L'efficacité des grands projets structurants en Afrique ne saurait se mesurer à la seule aune de la mobilisation des capitaux ou de l'achèvement du génie civil. Elle dépend intrinsèquement de la synchronisation des chaînes de valeur, un domaine où l'expertise technocratique est indispensable.

Le projet hydroélectrique de Nachtigal au Cameroun offre une illustration paradigmatique de cette nécessité :
- Budget : environ 786 milliards de FCFA, soit 1,2 milliard d'euros.
- Puissance : 420 MW, soit 30 % de la capacité du pays.
- Durée : plus de 5 ans de travaux titanesques.

Cependant, l'analyse de son déploiement révèle une dyschronie majeure dans la gestion du chemin critique : la finalisation de l'infrastructure de production a devancé la mise à niveau capacitaire du réseau de transport, indispensable à l'évacuation de l'énergie.

L'impact de l'asymétrie de planification

Cette absence d'alignement stratégique entre la production en amont et le transport en aval, au-delà de ne pas résoudre le problème initial pour lequel ce projet a été mis en œuvre, expose l'État aux rigueurs des clauses contractuelles de type « take or pay ». En conséquence, le Trésor public se trouve contraint de rémunérer une énergie disponible mais non distribuée.

L'impact financier de ce défaut de coordination est estimé à plus de 100 milliards de FCFA par an, soit environ 152 millions d'euros.
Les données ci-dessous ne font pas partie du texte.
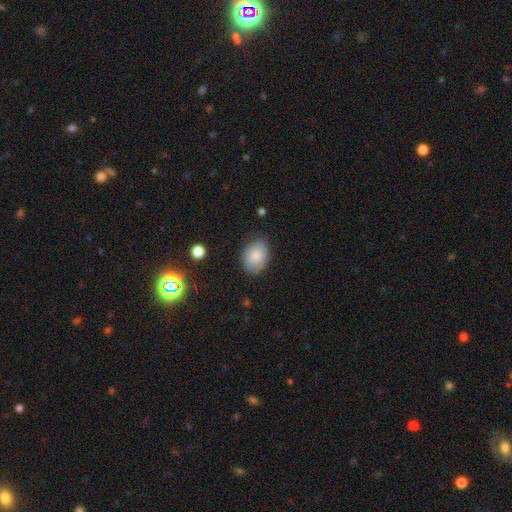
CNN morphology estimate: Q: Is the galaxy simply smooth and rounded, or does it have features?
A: smooth — 81%.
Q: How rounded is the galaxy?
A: in between — 77%.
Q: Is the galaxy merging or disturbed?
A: none — 76%.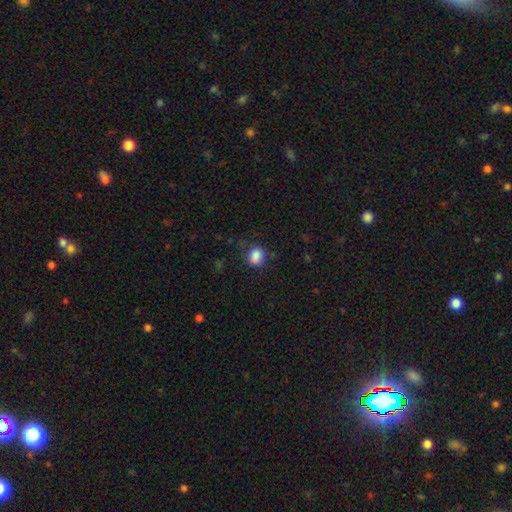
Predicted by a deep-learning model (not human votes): Smooth or featured: smooth — 84% (star or artifact — 10%)
How rounded: round — 62% (in between — 37%)
Merging: none — 68% (minor disturbance — 21%)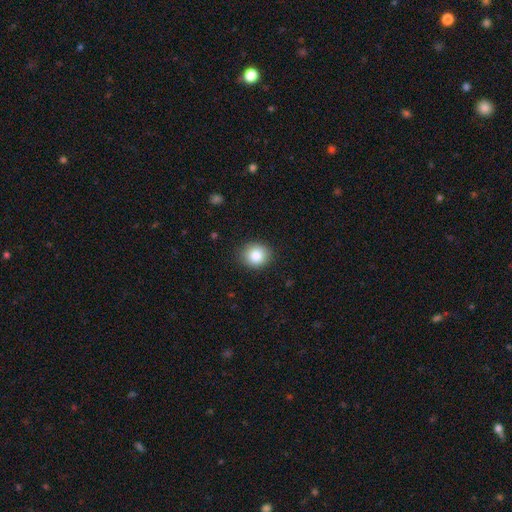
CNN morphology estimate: A smooth galaxy with no disk features (84%) that is round (78%).

Vote fractions:
- Smooth or featured? smooth: 84% / star or artifact: 9% / featured or disk: 7%
- How rounded? round: 78% / in between: 21% / cigar-shaped: 1%
- Merging? none: 89% / minor disturbance: 8% / major disturbance: 2% / merger: 1%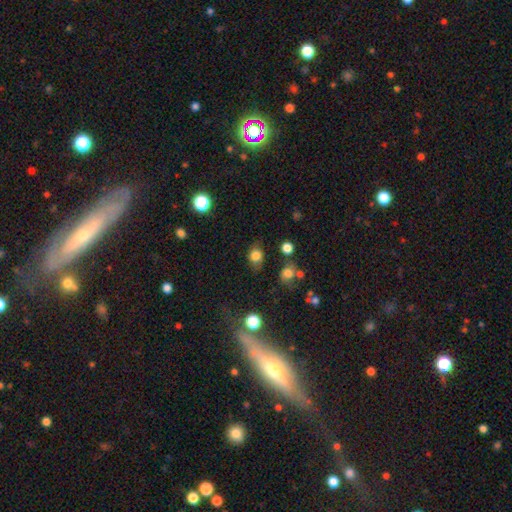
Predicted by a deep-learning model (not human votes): smooth-or-featured: smooth: 80% | star or artifact: 12% | featured or disk: 8%
  how-rounded: round: 57% | in between: 42% | cigar-shaped: 1%
  merging: none: 69% | minor disturbance: 20% | major disturbance: 7% | merger: 4%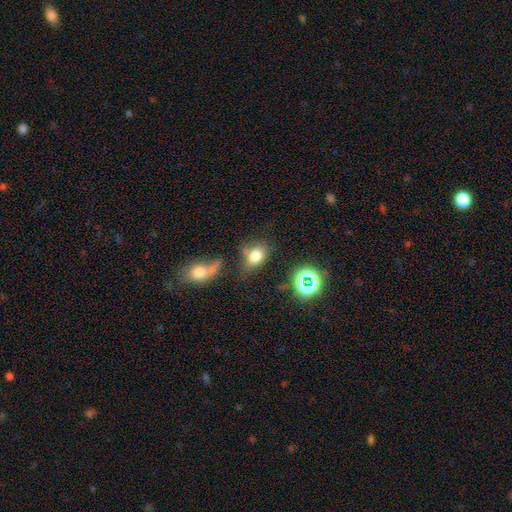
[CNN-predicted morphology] A smooth galaxy with no disk features (72%) that is in between round and cigar-shaped (73%). Merging: none (50%).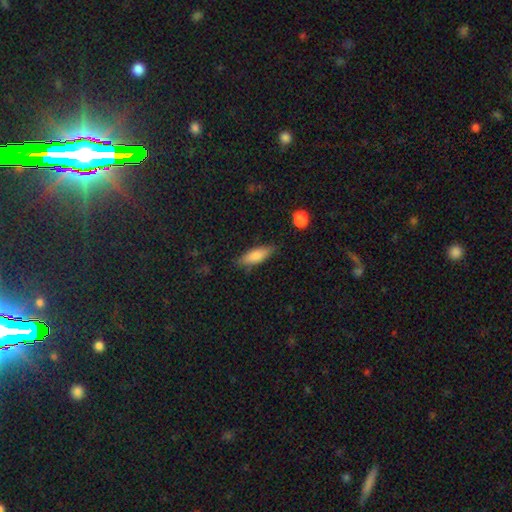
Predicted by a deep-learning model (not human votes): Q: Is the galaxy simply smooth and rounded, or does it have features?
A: smooth — 81%.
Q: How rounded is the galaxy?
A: in between — 63%.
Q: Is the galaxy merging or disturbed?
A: none — 79%.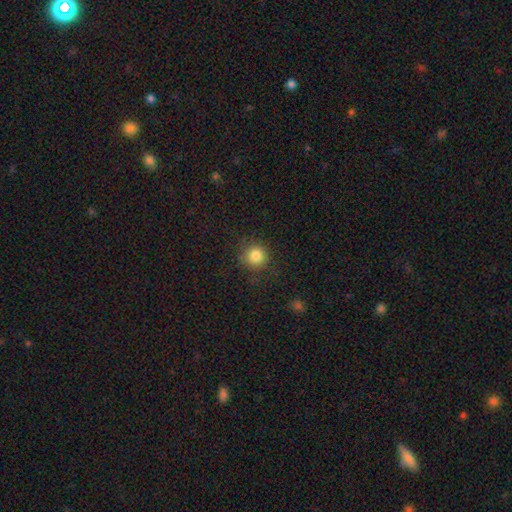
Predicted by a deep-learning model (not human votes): This appears to be a smooth galaxy with no disk features (84%) that is round (92%). Merging: none (85%).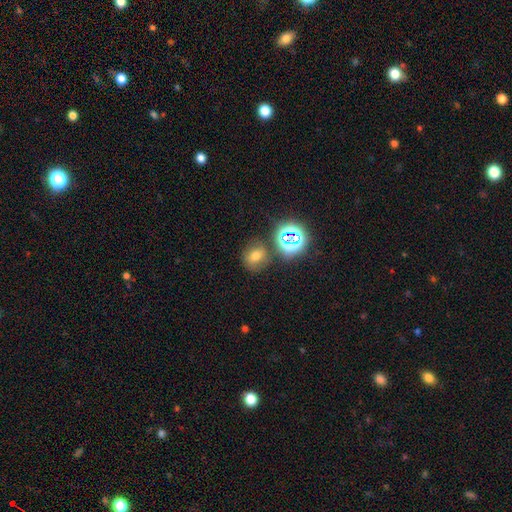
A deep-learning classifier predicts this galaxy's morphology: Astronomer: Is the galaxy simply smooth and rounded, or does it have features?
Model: smooth — 61%.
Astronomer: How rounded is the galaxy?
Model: round — 69%.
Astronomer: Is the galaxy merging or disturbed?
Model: none — 72%.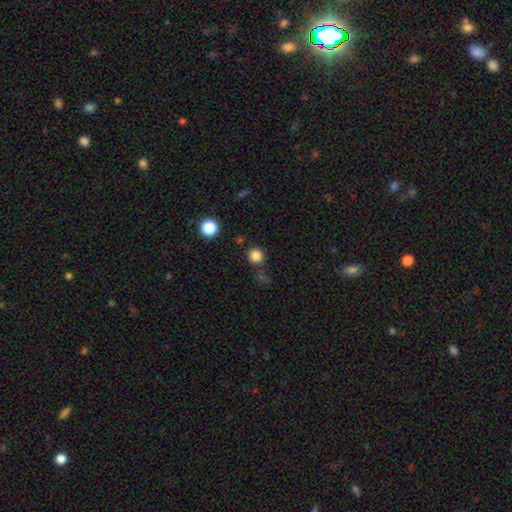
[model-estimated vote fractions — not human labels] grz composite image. It shows a smooth galaxy with no disk features (82%) that is round (93%). Merging: none (81%).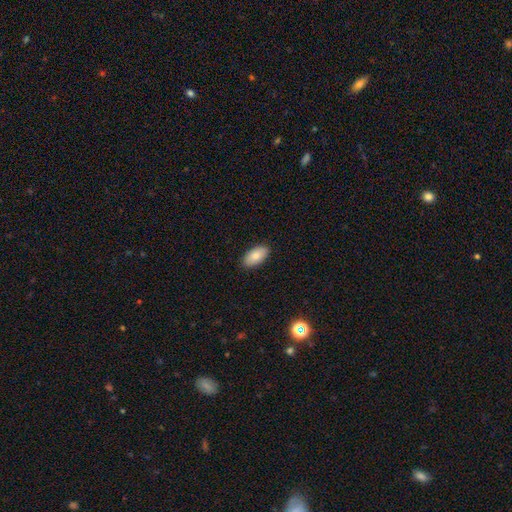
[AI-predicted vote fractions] Smooth or featured: smooth — 83% (featured or disk — 10%)
How rounded: in between — 95% (round — 3%)
Merging: none — 89% (minor disturbance — 8%)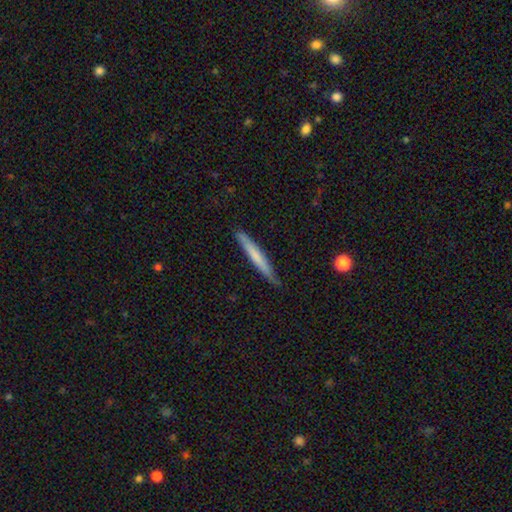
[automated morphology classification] Q: Smooth or featured?
A: smooth (61%); runner-up: featured or disk (34%)
Q: How rounded?
A: cigar-shaped (96%); runner-up: in between (3%)
Q: Merging?
A: none (83%); runner-up: minor disturbance (14%)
Une dépense qui grève le budget national et qui aurait pu être neutralisée par une planification intégrée rigoureuse.

La nécessité d'une technocratie compétente

Ce cas d'école démontre que l'Afrique doit urgemment valoriser des profils technocrates, maîtrisant à la fois la vue hélicoptère du contexte global, l'ingénierie financière et la gestion de programmes complexes.

Il est impératif de transcender l'approche en silos pour adopter une gouvernance systémique, seule garante de la rentabilité économique et sociale des investissements publics.